Canadian Prime Minister Justin Trudeau’s goal of eliminating gas-powered cars in favor of 100 percent Electric Vehicles (EV) by 2035 is unlikely to happen due to a lack of consumer demand, auto executives say.
Trudeau’s Liberal Party has set a green energy goal to see all new car sales be EVs by 2035 — effectively eliminating gas-powered cars from the new car market. Like in the United States, those goals are unlikely to be met.
This week, Toyota Motora nd Honda Motor executives said they do not see how the Canadian government expects to switch 100 percent to EVs in just a decade when consumers are largely uninterested in anything but gas-powered cars that can reliably drive long distances and in freezing temperatures.
“We need to make sure that we’re revisiting targets to align targets with reality,” Toyota Motor Manufacturing Canada President Frank Voss told Bloomberg:
The government can only do so much to entice consumers to purchase vehicles that they would like to see implemented. Consumers will choose what they need. [Emphasis added]
Likewise, Honda Canada CEO Jean Marc Leclerc told Bloomberg that “There’s a lot of things that need to fall into place to give people the confidence to make the transition” to EVs.
In Canada, like the U.S., EVs remain a tiny fraction of new car sales — indicating slowing consumer demand that both governments had wrongly predicted.
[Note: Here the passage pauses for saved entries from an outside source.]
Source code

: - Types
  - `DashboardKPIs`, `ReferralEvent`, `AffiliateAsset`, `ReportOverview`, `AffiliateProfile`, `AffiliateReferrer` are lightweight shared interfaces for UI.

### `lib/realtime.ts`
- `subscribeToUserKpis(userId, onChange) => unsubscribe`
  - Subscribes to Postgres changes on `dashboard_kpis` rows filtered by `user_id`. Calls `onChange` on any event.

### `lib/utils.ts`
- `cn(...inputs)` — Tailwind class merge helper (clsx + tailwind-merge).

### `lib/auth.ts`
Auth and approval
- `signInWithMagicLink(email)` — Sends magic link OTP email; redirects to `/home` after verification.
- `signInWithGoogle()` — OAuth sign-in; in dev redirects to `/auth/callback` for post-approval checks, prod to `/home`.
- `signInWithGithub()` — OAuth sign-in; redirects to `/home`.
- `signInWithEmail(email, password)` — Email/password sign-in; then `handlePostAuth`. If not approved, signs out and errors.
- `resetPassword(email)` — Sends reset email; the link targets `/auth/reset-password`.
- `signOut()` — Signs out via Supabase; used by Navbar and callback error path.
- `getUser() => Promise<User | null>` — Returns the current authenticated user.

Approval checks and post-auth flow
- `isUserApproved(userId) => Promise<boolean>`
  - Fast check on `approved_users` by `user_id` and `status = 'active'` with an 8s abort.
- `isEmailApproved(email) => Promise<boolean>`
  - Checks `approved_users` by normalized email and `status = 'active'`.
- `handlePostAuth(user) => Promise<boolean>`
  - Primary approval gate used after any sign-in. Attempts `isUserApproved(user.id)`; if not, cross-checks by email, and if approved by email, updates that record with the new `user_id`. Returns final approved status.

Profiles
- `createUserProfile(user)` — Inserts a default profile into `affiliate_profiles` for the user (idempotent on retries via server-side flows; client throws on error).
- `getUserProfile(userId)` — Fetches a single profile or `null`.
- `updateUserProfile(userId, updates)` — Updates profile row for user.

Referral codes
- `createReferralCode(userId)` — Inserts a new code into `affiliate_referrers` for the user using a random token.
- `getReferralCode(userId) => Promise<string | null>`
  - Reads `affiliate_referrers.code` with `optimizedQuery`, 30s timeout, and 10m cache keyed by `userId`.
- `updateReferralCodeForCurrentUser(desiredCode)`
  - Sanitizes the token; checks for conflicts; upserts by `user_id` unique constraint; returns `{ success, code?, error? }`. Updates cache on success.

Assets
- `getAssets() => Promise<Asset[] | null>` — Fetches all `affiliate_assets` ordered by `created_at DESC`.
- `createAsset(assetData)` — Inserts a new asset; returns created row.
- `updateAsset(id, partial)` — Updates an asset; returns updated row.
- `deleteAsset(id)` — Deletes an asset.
Last year, for example, just 11 percent of new cars sold were EVs.
At the same time, more than 1.3 million gas-powered cars were sold in Canada last year, making up the overwhelming majority of cars sold.
In the U.S., President Joe Biden is reportedly pumping the brakes on his EV mandates that would require nearly 7-in-10 new cars sold in the U.S. market to be EVs rather than gas-powered cars by 2032. The regulations would essentially mandate that American consumers buy EVs.
The report came as polls showed that Biden’s EV mandates were wildly unpopular.